(Saved entries)
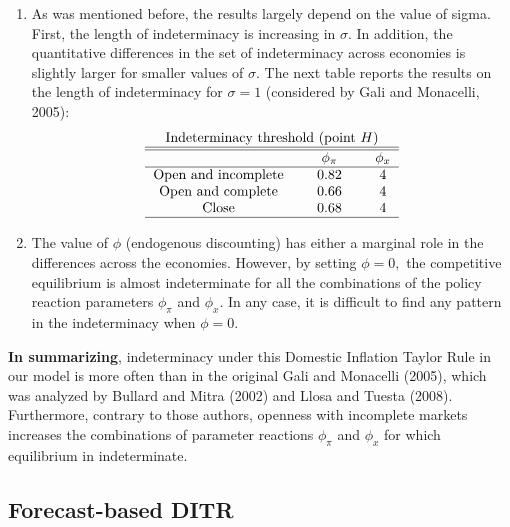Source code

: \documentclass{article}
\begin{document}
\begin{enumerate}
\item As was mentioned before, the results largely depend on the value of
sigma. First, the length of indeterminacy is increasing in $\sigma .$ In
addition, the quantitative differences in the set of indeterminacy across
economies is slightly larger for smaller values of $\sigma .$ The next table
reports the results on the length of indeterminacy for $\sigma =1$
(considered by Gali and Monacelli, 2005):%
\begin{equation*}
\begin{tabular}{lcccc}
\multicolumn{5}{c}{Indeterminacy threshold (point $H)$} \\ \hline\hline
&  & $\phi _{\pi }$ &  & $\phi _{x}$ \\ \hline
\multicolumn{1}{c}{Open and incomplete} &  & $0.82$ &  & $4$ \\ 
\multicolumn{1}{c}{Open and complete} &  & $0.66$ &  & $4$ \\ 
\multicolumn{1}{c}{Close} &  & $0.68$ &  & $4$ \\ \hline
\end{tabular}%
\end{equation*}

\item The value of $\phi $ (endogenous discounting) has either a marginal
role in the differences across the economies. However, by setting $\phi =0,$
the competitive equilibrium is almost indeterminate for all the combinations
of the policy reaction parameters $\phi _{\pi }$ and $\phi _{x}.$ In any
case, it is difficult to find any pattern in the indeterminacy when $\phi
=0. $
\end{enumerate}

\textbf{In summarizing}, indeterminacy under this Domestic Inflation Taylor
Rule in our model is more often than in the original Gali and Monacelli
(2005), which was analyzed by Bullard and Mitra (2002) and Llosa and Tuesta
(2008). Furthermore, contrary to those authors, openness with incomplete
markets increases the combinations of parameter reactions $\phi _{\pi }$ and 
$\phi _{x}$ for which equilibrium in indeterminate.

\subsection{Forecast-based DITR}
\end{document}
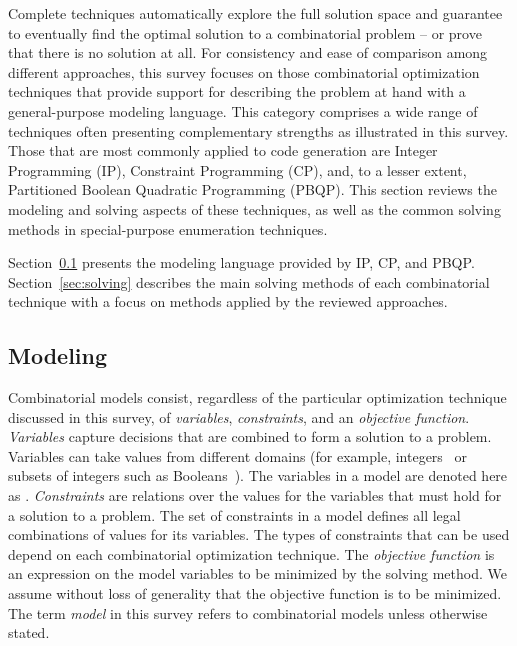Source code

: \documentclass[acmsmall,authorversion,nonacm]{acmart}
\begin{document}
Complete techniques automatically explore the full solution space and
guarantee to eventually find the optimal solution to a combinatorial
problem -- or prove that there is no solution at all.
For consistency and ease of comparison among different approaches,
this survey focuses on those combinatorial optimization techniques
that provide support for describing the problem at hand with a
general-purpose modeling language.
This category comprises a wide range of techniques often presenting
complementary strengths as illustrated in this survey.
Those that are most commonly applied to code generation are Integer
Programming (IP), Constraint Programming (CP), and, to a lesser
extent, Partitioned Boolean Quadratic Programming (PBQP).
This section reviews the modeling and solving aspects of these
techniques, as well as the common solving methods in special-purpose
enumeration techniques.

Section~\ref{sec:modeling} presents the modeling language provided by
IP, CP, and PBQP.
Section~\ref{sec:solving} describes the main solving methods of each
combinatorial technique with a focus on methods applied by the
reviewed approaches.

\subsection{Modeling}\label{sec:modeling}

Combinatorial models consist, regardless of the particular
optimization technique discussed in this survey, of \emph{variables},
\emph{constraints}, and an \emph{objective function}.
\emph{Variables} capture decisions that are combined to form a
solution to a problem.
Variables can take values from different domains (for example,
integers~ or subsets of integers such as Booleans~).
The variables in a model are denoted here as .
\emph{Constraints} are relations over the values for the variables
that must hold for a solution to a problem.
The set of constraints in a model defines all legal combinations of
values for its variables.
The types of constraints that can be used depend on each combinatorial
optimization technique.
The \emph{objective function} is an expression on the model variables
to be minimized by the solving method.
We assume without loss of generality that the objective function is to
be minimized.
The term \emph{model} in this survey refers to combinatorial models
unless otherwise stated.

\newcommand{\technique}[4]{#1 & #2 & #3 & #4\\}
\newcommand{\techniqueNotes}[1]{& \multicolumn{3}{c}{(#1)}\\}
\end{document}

* [ABOUT THIS TASK]:
Restate the records in full and word for word, but keep the pictures out.

* [RESULT]:
Source code

: \documentclass{article}
\begin{document}
\begin{enumerate}
\item As was mentioned before, the results largely depend on the value of
sigma. First, the length of indeterminacy is increasing in $\sigma .$ In
addition, the quantitative differences in the set of indeterminacy across
economies is slightly larger for smaller values of $\sigma .$ The next table
reports the results on the length of indeterminacy for $\sigma =1$
(considered by Gali and Monacelli, 2005):%
\begin{equation*}
\begin{tabular}{lcccc}
\multicolumn{5}{c}{Indeterminacy threshold (point $H)$} \\ \hline\hline
&  & $\phi _{\pi }$ &  & $\phi _{x}$ \\ \hline
\multicolumn{1}{c}{Open and incomplete} &  & $0.82$ &  & $4$ \\ 
\multicolumn{1}{c}{Open and complete} &  & $0.66$ &  & $4$ \\ 
\multicolumn{1}{c}{Close} &  & $0.68$ &  & $4$ \\ \hline
\end{tabular}%
\end{equation*}

\item The value of $\phi $ (endogenous discounting) has either a marginal
role in the differences across the economies. However, by setting $\phi =0,$
the competitive equilibrium is almost indeterminate for all the combinations
of the policy reaction parameters $\phi _{\pi }$ and $\phi _{x}.$ In any
case, it is difficult to find any pattern in the indeterminacy when $\phi
=0. $
\end{enumerate}

\textbf{In summarizing}, indeterminacy under this Domestic Inflation Taylor
Rule in our model is more often than in the original Gali and Monacelli
(2005), which was analyzed by Bullard and Mitra (2002) and Llosa and Tuesta
(2008). Furthermore, contrary to those authors, openness with incomplete
markets increases the combinations of parameter reactions $\phi _{\pi }$ and 
$\phi _{x}$ for which equilibrium in indeterminate.

\subsection{Forecast-based DITR}
\end{document}
Source code

: \documentclass[acmsmall,authorversion,nonacm]{acmart}
\begin{document}
Complete techniques automatically explore the full solution space and
guarantee to eventually find the optimal solution to a combinatorial
problem -- or prove that there is no solution at all.
For consistency and ease of comparison among different approaches,
this survey focuses on those combinatorial optimization techniques
that provide support for describing the problem at hand with a
general-purpose modeling language.
This category comprises a wide range of techniques often presenting
complementary strengths as illustrated in this survey.
Those that are most commonly applied to code generation are Integer
Programming (IP), Constraint Programming (CP), and, to a lesser
extent, Partitioned Boolean Quadratic Programming (PBQP).
This section reviews the modeling and solving aspects of these
techniques, as well as the common solving methods in special-purpose
enumeration techniques.

Section~\ref{sec:modeling} presents the modeling language provided by
IP, CP, and PBQP.
Section~\ref{sec:solving} describes the main solving methods of each
combinatorial technique with a focus on methods applied by the
reviewed approaches.

\subsection{Modeling}\label{sec:modeling}

Combinatorial models consist, regardless of the particular
optimization technique discussed in this survey, of \emph{variables},
\emph{constraints}, and an \emph{objective function}.
\emph{Variables} capture decisions that are combined to form a
solution to a problem.
Variables can take values from different domains (for example,
integers~ or subsets of integers such as Booleans~).
The variables in a model are denoted here as .
\emph{Constraints} are relations over the values for the variables
that must hold for a solution to a problem.
The set of constraints in a model defines all legal combinations of
values for its variables.
The types of constraints that can be used depend on each combinatorial
optimization technique.
The \emph{objective function} is an expression on the model variables
to be minimized by the solving method.
We assume without loss of generality that the objective function is to
be minimized.
The term \emph{model} in this survey refers to combinatorial models
unless otherwise stated.

\newcommand{\technique}[4]{#1 & #2 & #3 & #4\\}
\newcommand{\techniqueNotes}[1]{& \multicolumn{3}{c}{(#1)}\\}
\end{document}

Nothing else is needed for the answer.